Lifestyle

La lezione di Mario Governa, la riserva professore di basket

  • Abbonati
  • Accedi
PALLACANESTRO

La lezione di Mario Governa, la riserva professore di basket

Chiariamolo subito, Mario Governa non ha mai preteso di insegnare nulla a nessuno. A chi gli chiede, vedendolo alto come una montagna, se abbia giocato a basket, risponde invariabilmente: “Sì, ma ero scarso, un panchinaro”. Nessun cenno ai tre scudetti vinti, alle due Coppe dei Campioni, alla Coppa Intercontinentale, alla Coppa Korac e alla Coppa Italia.

Non ha mai preteso di insegnare nulla a nessuno, eppure anche senza volerlo è un professore di basket. Perché la sua carriera, trascorsa nell'ombra di grandissimi campioni, è l'esempio più chiaro di cosa significhi far parte di un gruppo, accettarne le regole, conoscere e rispettare i propri limiti, impegnarsi al massimo per quello che la squadra ti chiede di dare.

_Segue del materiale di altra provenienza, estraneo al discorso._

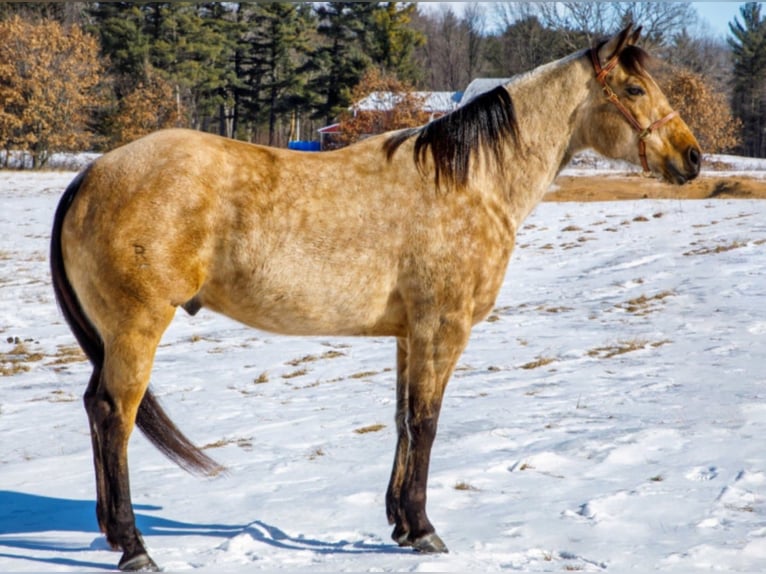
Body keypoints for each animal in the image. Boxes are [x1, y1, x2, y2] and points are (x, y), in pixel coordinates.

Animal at [51, 25, 704, 572]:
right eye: (634, 88)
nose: (692, 157)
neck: (470, 183)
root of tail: (91, 175)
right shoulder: (443, 328)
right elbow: (426, 423)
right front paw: (424, 529)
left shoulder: (409, 334)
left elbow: (401, 421)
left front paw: (400, 526)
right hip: (137, 328)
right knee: (114, 415)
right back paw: (134, 547)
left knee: (95, 409)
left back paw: (113, 534)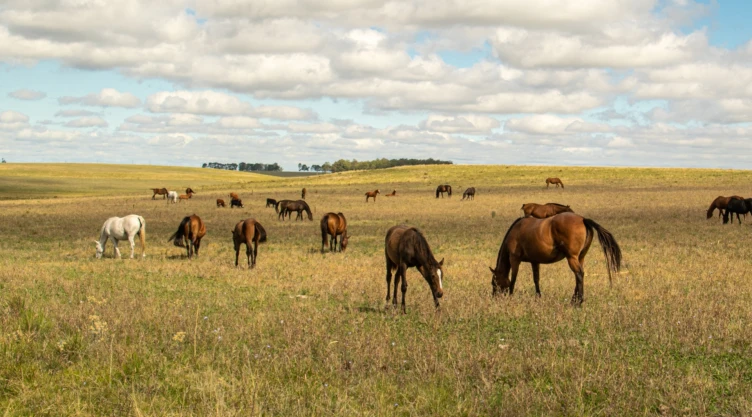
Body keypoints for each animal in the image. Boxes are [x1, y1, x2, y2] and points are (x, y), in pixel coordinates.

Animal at [490, 212, 621, 306]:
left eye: (494, 282)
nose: (495, 298)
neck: (517, 229)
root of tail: (583, 219)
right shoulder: (534, 261)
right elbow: (536, 279)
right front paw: (538, 297)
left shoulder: (514, 259)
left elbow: (513, 279)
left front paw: (511, 296)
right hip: (580, 257)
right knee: (580, 275)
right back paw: (574, 300)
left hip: (572, 258)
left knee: (579, 274)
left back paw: (578, 302)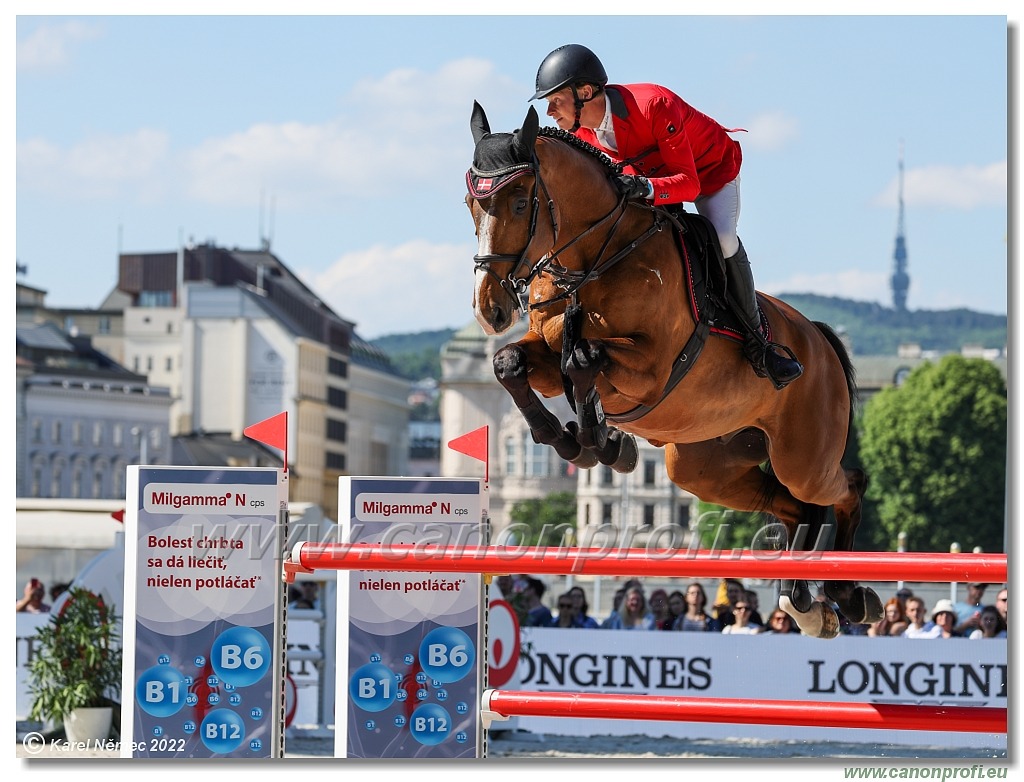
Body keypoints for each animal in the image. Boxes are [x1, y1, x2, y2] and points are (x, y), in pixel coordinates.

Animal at [468, 102, 884, 642]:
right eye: (470, 203)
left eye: (520, 203)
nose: (489, 310)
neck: (596, 256)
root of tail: (820, 340)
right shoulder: (547, 353)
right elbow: (512, 364)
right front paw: (575, 440)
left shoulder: (648, 367)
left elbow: (583, 360)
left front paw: (597, 441)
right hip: (703, 468)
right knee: (794, 508)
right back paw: (807, 603)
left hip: (804, 458)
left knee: (846, 486)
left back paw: (846, 593)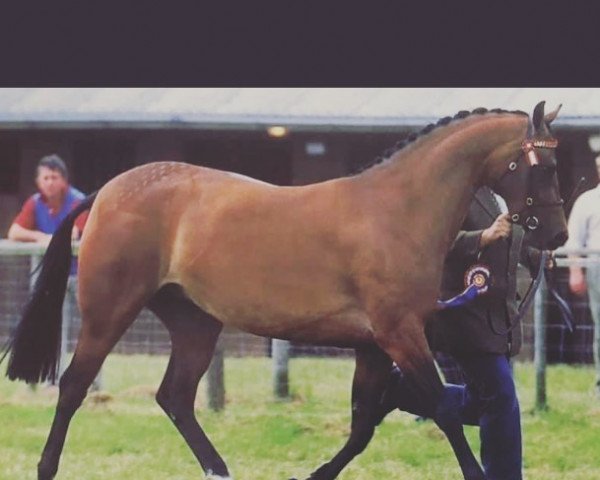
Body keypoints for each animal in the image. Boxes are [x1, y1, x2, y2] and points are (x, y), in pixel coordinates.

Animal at [3, 99, 568, 478]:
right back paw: (47, 467)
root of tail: (107, 191)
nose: (556, 236)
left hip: (195, 322)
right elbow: (444, 413)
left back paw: (220, 469)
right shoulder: (400, 334)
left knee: (175, 397)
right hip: (110, 309)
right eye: (542, 166)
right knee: (75, 385)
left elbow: (364, 425)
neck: (396, 211)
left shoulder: (374, 345)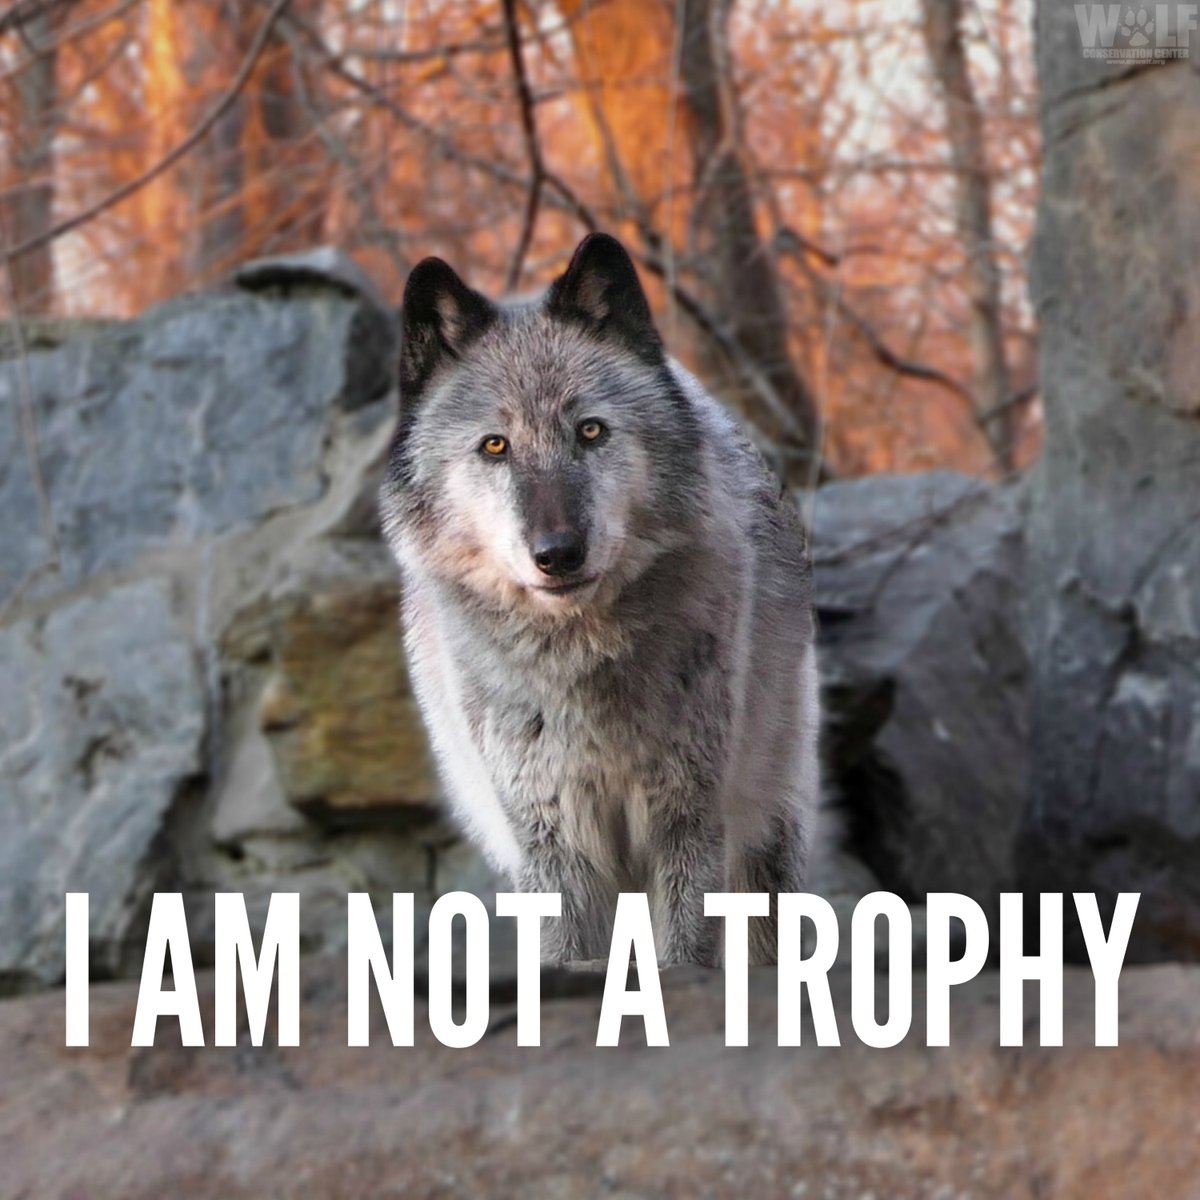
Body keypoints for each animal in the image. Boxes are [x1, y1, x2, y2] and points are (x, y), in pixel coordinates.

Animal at [379, 233, 819, 966]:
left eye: (589, 431)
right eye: (495, 445)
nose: (557, 553)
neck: (579, 665)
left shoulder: (687, 817)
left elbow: (684, 954)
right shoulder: (551, 840)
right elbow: (563, 953)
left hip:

Qualche buontempone, e sul Web ne circolano tanti, ha scritto di lui: “è l'unico giocatore con più titoli vinti che minuti giocati”. Altri dicono che era scarso e che, mi si scusi il termine ma rende benissimo, ha avuto “culo” a giocare nella leggendaria Olimpia degli anni 80.

Ieri sera al Forum di Assago, mentre tutti celebravano il ritiro della maglia di Mike D'Antoni, Mario Governa ha avuto la sua rivincita. Ha dimostrato che se “culo” c'è stato non è quello avuto nel giocare con gente come Meneghin e McAdoo, ma quello che si è fatto permettendo ai suoi compagni di allenarsi al massimo contro di lui. Tornando a casa, ogni sera, con i lividi sul corpo: perché contro quei due, allenamento o no, era sempre una finale di Coppa Campioni.

Più che le frasi di qualche presunto esperto di basket, che probabilmente faticherebbe a dire di che colore è la palla senza prima guardarla, preferisco riportare le parole di Mike D'Antoni: “Sono abbastanza intelligente da capire che la mia maglia viene ritirata non per merito mio, ma per merito del gruppo. Senza Peterson, senza Meneghin, senza McAdoo io non posso fare niente. Ho fatto la mia parte, avevo un ruolo e l'ho svolto bene, ma avevo la palla in mano e mi si notava di più. Ma non ero più importante di Mario Governa: non so quante gomitate ha preso da Meneghin e McAdoo. Era un ruolo anche quello, qualcuno doveva farlo e lui l'ha fatto”.

Iera sera Mario Governa era in mezzo al campo, insieme ai campioni di quella squadra leggendaria. Dalla tribuna dietro canestro è stato facile vedere con quanto affetto, dopo tanti anni, sia stato salutato dai suoi vecchi compagni e da chi, da Peterson a Pippo Faina, l'ha allenato. Roberto Premier, dopo un momento di sorpresa, l'ha sommerso in un abbraccio che non voleva più sciogliere.

Conoscenza dei propri limiti, impegno massimo in ogni momento, mai una volta la pretesa di scendere in campo al posto dei compagni più forti. La squadra al primo posto, sempre. L'accettazione del proprio ruolo: meglio non pretendere di essere in campo a tutti i costi, magari creando problemi alla squadra più che risolverli, e spendere ogni goccia di energia perché i compagni più forti potessero arrivare alla partita nelle condizioni migliori.
In molte imprese dell'Olimpia c'è un pizzico di Mario Governa: prima della grande rimonta dai -31 contro l'Aris Salonicco lui era nella palestra secondaria del Palalido a prendere botte sotto canestro. Prima del grande Slam, seguito dalla vittoria nella Coppa Intercontinentale, lottava su ogni pallone contro Meneghin e McAdoo per prepararli al meglio per i momenti decisivi.

Alla fine, come dice Mike D'Antoni, non è stato meno importante di loro: è stato l'ingranaggio giusto che ha permesso al motore di quella squadra leggendaria di funzionare senza intoppi.

Per questo, se vi risponde come sempre “ero scarso, un panchinaro” non credetegli. Mario Governa è un professore e la sua storia insegna una lezione che chiunque si avvicini al basket dovrebbe imparare: la squadra prima di tutto. Prima di te stesso, prima dei minuti che pretenderesti di giocare al posto di chi è meglio di te, prima di arrendersi alla fatica e al peso di ore e ore di allenamento per poi scendere in campo un minuto quando capita. Una lezione che vale per tutti, per chi gioca ad alto livello ma soprattutto per i più giovani.
Fatica, impegno e accettazione dei propri limiti. Questo, come dice Mario, è lo sport. Tutto il resto al massimo è un gioco, oppure baysitteraggio.